Available records:
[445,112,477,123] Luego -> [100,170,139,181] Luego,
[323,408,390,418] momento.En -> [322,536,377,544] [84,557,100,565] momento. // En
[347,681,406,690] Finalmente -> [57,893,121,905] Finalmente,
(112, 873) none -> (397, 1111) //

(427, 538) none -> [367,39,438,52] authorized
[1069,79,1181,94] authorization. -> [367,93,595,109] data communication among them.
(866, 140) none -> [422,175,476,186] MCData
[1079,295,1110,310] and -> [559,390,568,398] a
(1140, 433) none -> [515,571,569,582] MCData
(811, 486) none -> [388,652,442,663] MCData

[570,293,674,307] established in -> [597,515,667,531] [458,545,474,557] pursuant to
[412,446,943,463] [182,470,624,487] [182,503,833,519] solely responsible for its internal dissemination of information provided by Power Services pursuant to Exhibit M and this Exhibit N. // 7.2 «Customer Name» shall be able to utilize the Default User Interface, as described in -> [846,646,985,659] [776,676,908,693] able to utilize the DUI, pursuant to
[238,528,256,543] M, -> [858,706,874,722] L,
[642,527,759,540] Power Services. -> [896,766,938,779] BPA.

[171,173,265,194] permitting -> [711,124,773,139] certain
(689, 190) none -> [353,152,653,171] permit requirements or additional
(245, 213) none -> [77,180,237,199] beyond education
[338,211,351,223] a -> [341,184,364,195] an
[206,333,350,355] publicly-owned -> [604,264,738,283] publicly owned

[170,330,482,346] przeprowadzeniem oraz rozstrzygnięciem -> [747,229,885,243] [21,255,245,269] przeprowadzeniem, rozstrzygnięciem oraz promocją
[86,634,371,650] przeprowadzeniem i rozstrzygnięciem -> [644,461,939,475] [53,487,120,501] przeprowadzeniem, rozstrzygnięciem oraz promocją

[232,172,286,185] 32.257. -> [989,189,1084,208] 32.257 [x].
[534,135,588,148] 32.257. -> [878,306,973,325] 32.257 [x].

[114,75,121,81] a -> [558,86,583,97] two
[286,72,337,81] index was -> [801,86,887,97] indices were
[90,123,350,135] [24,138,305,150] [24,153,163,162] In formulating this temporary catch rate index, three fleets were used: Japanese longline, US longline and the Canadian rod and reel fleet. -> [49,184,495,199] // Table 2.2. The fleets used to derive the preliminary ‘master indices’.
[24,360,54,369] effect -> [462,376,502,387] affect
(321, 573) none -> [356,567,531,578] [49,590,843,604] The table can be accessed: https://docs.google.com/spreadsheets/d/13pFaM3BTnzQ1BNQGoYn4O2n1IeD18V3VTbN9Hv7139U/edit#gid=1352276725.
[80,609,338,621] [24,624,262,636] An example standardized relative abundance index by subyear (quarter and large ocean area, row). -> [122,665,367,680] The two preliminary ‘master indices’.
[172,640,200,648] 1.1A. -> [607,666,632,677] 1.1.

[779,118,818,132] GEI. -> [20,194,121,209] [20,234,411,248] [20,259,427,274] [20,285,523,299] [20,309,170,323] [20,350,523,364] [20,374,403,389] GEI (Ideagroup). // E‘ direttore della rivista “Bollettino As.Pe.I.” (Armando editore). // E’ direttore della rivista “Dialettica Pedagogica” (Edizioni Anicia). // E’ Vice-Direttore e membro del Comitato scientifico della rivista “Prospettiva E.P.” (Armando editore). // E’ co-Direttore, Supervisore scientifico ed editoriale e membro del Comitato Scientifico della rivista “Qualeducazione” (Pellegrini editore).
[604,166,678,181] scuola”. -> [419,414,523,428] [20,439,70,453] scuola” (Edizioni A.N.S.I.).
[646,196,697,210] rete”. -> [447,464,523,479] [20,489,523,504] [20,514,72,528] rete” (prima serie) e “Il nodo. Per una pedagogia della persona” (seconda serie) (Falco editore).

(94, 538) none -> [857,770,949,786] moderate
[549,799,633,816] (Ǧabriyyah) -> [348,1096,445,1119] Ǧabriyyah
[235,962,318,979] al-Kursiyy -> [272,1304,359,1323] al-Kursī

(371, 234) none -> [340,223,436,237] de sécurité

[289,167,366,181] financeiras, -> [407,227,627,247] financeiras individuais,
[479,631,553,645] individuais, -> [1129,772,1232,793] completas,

Problem requirements: Above are the records; repeat exactly the lines from the one holding "[1069,79,1181,94] authorization. ->" down to the one holding "[412,446,943,463] [182,470,624,487] [182,503,833,519]", end lines included.

Written solution:
[1069,79,1181,94] authorization. -> [367,93,595,109] data communication among them.
(866, 140) none -> [422,175,476,186] MCData
[1079,295,1110,310] and -> [559,390,568,398] a
(1140, 433) none -> [515,571,569,582] MCData
(811, 486) none -> [388,652,442,663] MCData

[570,293,674,307] established in -> [597,515,667,531] [458,545,474,557] pursuant to
[412,446,943,463] [182,470,624,487] [182,503,833,519] solely responsible for its internal dissemination of information provided by Power Services pursuant to Exhibit M and this Exhibit N. // 7.2 «Customer Name» shall be able to utilize the Default User Interface, as described in -> [846,646,985,659] [776,676,908,693] able to utilize the DUI, pursuant to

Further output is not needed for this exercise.